Aide à domicile : pourquoi il faut arrêter de croire que l’auxiliaire de vie n’est pas formée

Il reste une idée tenace : l’auxiliaire de vie serait « juste une personne de bonne volonté », sans qualification. En 2026, c’est faux — et le croire, c’est passer à côté de ce qui fait la qualité d’un maintien à domicile. Diplômes dédiés, référentiels rénovés, et surtout une VAE profondément simplifiée depuis fin 2023 : le métier s’est professionnalisé. Comprendre cette évolution, c’est comprendre pourquoi respecter le rôle de chacun n’est pas une formalité, mais le cœur d’un accompagnement réussi.

Un métier qui s’est structuré

Longtemps, « aide à domicile » a été un mot-valise. Ce n’est plus le cas. Il existe aujourd’hui des certifications reconnues par l’État :

  • le Titre professionnel Assistant de vie aux familles (ADVF), délivré par le ministère du Travail, organisé en trois blocs de compétences (arrêté du 4 juillet 2023) ;
  • le Diplôme d’État d’Accompagnant Éducatif et Social (DEAES), créé en 2016 par la fusion de l’ancien DEAVS et du DEAMP, puis rénové en 2021 autour d’un socle commun et de blocs de compétences.

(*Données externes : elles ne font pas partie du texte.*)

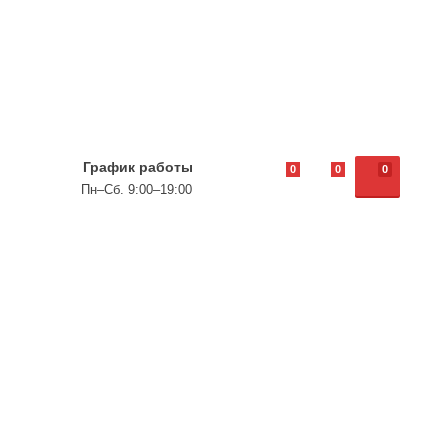
График работы
0
0
0
Пн–Сб. 9:00–19:00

Autrement dit : la personne qui aide votre proche à se lever, à faire sa toilette, à préparer ses repas exerce un métier avec un référentiel, des compétences validées et une éthique professionnelle. La bonne volonté ne suffit plus — et c’est une bonne nouvelle.

Ce que l’expérience apprend. Une auxiliaire de vie qui accompagne des personnes âgées depuis dix ans a acquis des savoir-faire réels : repérer un changement d’état, adapter un transfert, désamorcer une angoisse. Ces acquis, longtemps invisibles, peuvent aujourd’hui être reconnus par un diplôme. C’est tout l’objet de la VAE.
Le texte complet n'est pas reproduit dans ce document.